OpenHermes 2.5 Mistral 7B AWQ
Property | Value |
---|---|
Model Size | 7B parameters (4-bit quantized) |
Architecture | Mistral |
License | Apache 2.0 |
Format | AWQ (4-bit precision) |
Authors | Base by Teknium, Quantized by TheBloke |
What is OpenHermes-2.5-Mistral-7B-AWQ?
OpenHermes 2.5 Mistral 7B AWQ is a quantized version of an advanced language model that combines the powerful Mistral architecture with extensive training on high-quality instruction data. This AWQ variant reduces the model size while maintaining performance, making it more accessible for deployment.
Implementation Details
The model uses the ChatML format for interactions and has been quantized using AWQ (Activation-aware Weight Quantization) to 4-bit precision, resulting in a significantly smaller file size while preserving model quality. It was trained on 1,000,000 entries of primarily GPT-4 generated data and other high-quality datasets.
- Achieves 50.7% pass rate on HumanEval coding benchmarks
- Implements ChatML format for structured dialogue
- Supports system prompts for consistent behavior
- Compatible with text-generation-webui, vLLM, and Hugging Face's TGI
Core Capabilities
- Enhanced code understanding and generation
- Strong performance on reasoning benchmarks (73.12% on GPT4All)
- Improved truthfulness (53.04% on TruthfulQA)
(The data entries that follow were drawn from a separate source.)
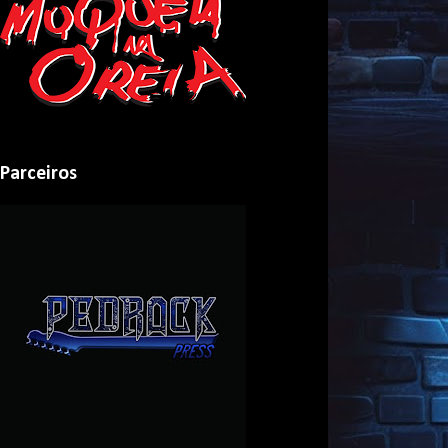
Parceiros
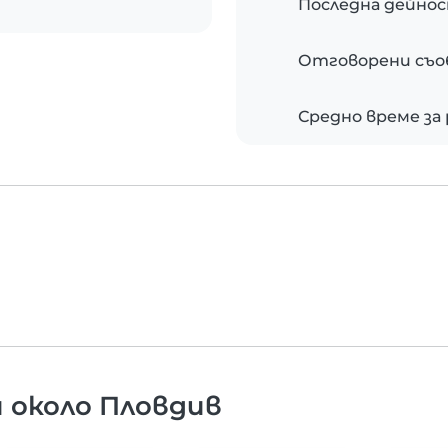
Последна дейно
Отговорени съ
Средно време за
 около Пловдив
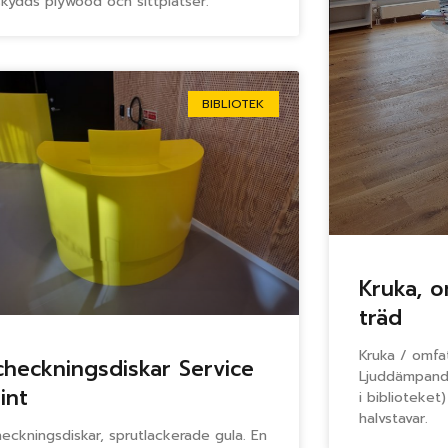
tskydds plywood och sittplatser.
BIBLIOTEK
Kruka, o
träd
Kruka / omfat
checkningsdiskar Service
Ljuddämpand
int
i biblioteke
halvstavar.
heckningsdiskar, sprutlackerade gula. En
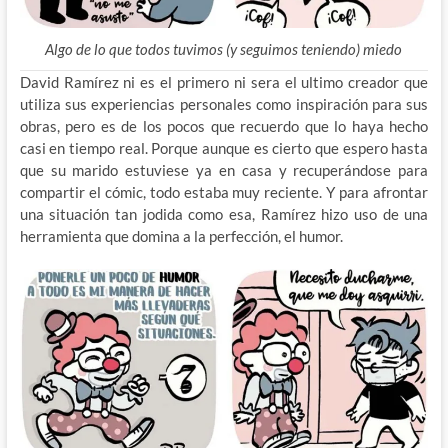
Algo de lo que todos tuvimos (y seguimos teniendo) miedo
David Ramírez ni es el primero ni sera el ultimo creador que
utiliza sus experiencias personales como inspiración para sus
obras, pero es de los pocos que recuerdo que lo haya hecho
casi en tiempo real. Porque aunque es cierto que espero hasta
que su marido estuviese ya en casa y recuperándose para
compartir el cómic, todo estaba muy reciente. Y para afrontar
una situación tan jodida como esa, Ramírez hizo uso de una
herramienta que domina a la perfección, el humor.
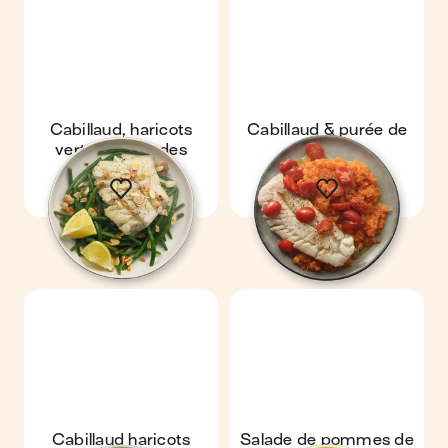
Cabillaud, haricots
Cabillaud & purée de
verts & amandes
carotte
Cabillaud haricots
Salade de pommes de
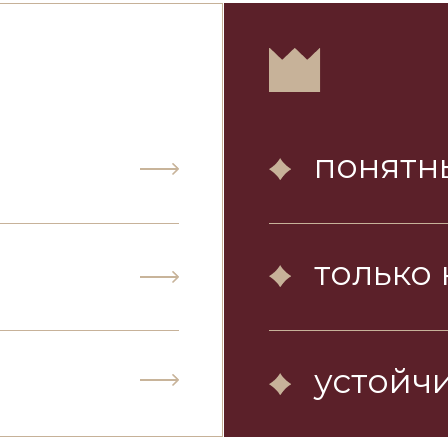
понятный пут
только нужн
устойчивый р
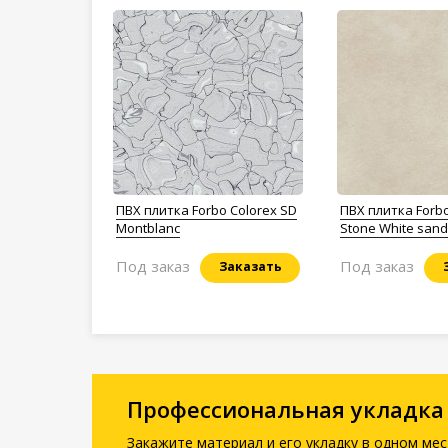
ПВХ плитка Forbo Colorex SD
ПВХ плитка Forbo
Montblanc
Stone White sand
Под заказ
Под заказ
Заказать
Профессиональная укладка
Закажите материал и его укладку в одном мес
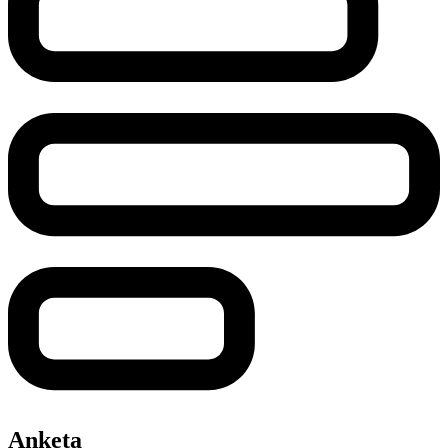
Anketa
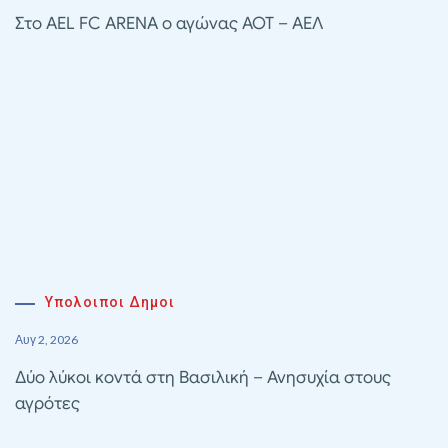
Στο AEL FC ARENA ο αγώνας ΑΟΤ – ΑΕΛ
Υπολοιποι Δημοι
Αυγ 2, 2026
Δύο λύκοι κοντά στη Βασιλική – Ανησυχία στους
αγρότες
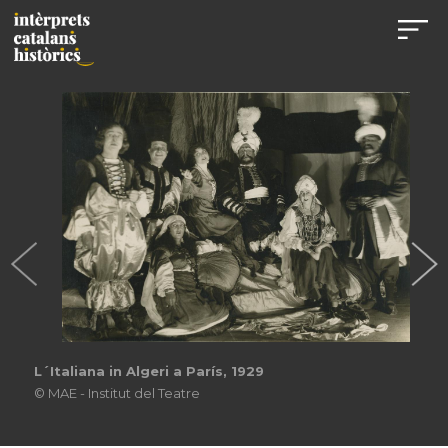
L´Italiana in Algeri a París, 1929
© MAE - Institut del Teatre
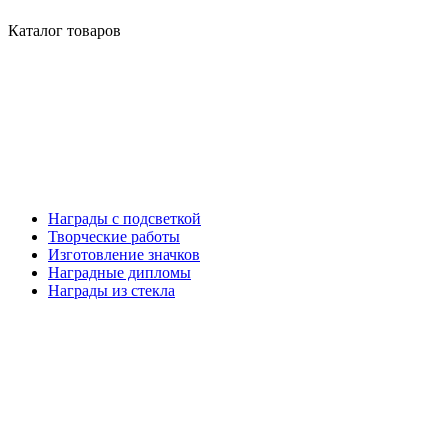
Каталог товаров
Награды с подсветкой
Творческие работы
Изготовление значков
Наградные дипломы
Награды из стекла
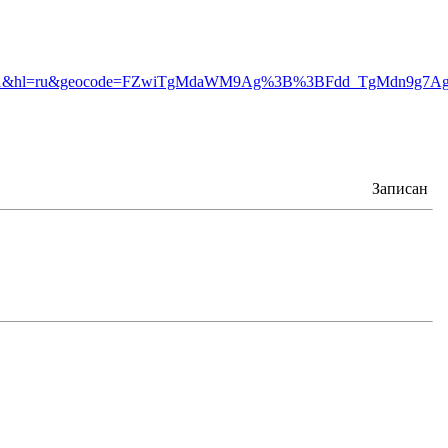
476511&hl=ru&geocode=FZwiTgMdaWM9Ag%3B%3BFdd_TgMdn9g7Ag&
Записан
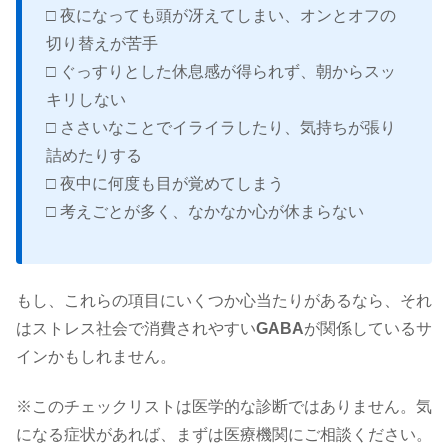
□ 夜になっても頭が冴えてしまい、オンとオフの
切り替えが苦手
□ ぐっすりとした休息感が得られず、朝からスッ
キリしない
□ ささいなことでイライラしたり、気持ちが張り
詰めたりする
□ 夜中に何度も目が覚めてしまう
□ 考えごとが多く、なかなか心が休まらない
もし、これらの項目にいくつか心当たりがあるなら、それ
はストレス社会で消費されやすい
GABA
が関係しているサ
インかもしれません。
※このチェックリストは医学的な診断ではありません。気
になる症状があれば、まずは医療機関にご相談ください。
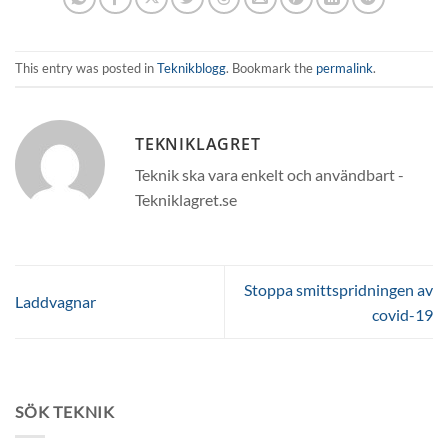
This entry was posted in
Teknikblogg
. Bookmark the
permalink
.
TEKNIKLAGRET
Teknik ska vara enkelt och användbart -
Tekniklagret.se
Stoppa smittspridningen av
Laddvagnar
covid-19
SÖK TEKNIK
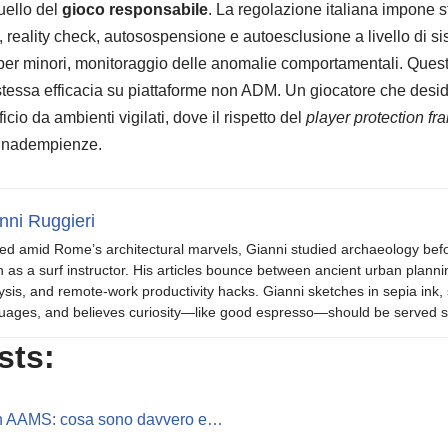
quello del
gioco responsabile
. La regolazione italiana impone st
i, reality check, autosospensione e autoesclusione a livello di s
o per minori, monitoraggio delle anomalie comportamentali. Quest
stessa efficacia su piattaforme non ADM. Un giocatore che desid
cio da ambienti vigilati, dove il rispetto del
player protection f
 inadempienze.
nni Ruggieri
ed amid Rome’s architectural marvels, Gianni studied archaeology be
 as a surf instructor. His articles bounce between ancient urban plannin
ysis, and remote-work productivity hacks. Gianni sketches in sepia in
uages, and believes curiosity—like good espresso—should be served s
sts:
non AAMS: cosa sono davvero e…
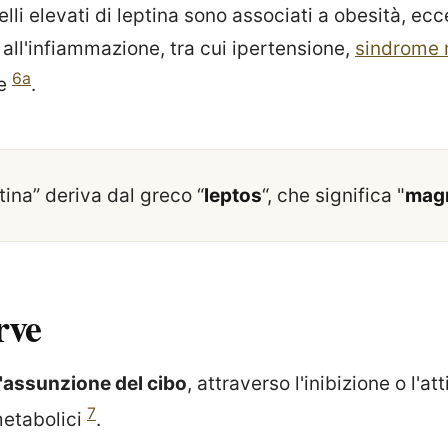
elli elevati di leptina sono associati a obesità, ecc
 all'infiammazione, tra cui ipertensione,
sindrome 
6a
he
.
ptina” deriva dal greco “
leptos
“, che significa "
mag
rve
l'assunzione del cibo
, attraverso l'inibizione o l'at
7
 metabolici
.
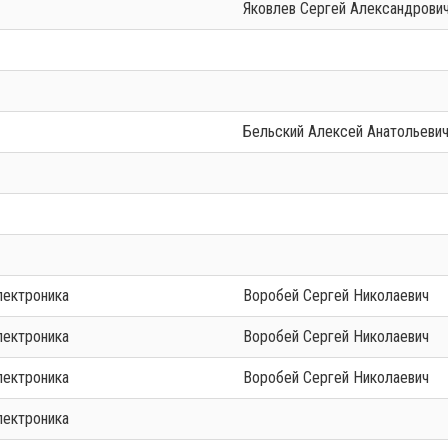
Яковлев Сергей Александрови
Бельский Алексей Анатольеви
лектроника
Воробей Сергей Николаевич
лектроника
Воробей Сергей Николаевич
лектроника
Воробей Сергей Николаевич
лектроника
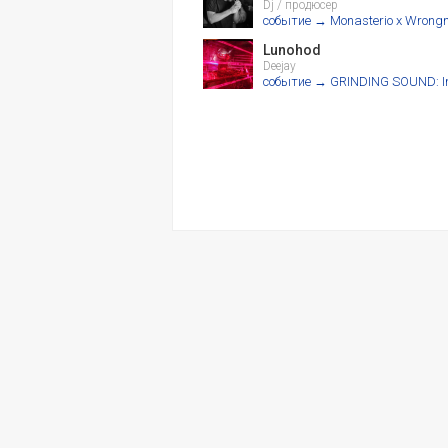
Dj / продюсер
событие → Monasterio x Wrongn
Lunohod
Deejay
событие → GRINDING SOUND: In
- Efficient 4-bit quantized format for reduced memory usage
Frequently Asked Questions
Q: What makes this model unique?
This model uniquely combines Mistral's architecture with extensive instruction tuning and efficient quantization, offering a balance between performance and resource requirements. The inclusion of code-specific training has notably improved both coding and general reasoning capabilities.
Q: What are the recommended use cases?
The model excels at coding tasks, general dialogue, and reasoning problems. It's particularly suitable for deployment in resource-constrained environments thanks to its AWQ quantization, while maintaining strong performance across various tasks.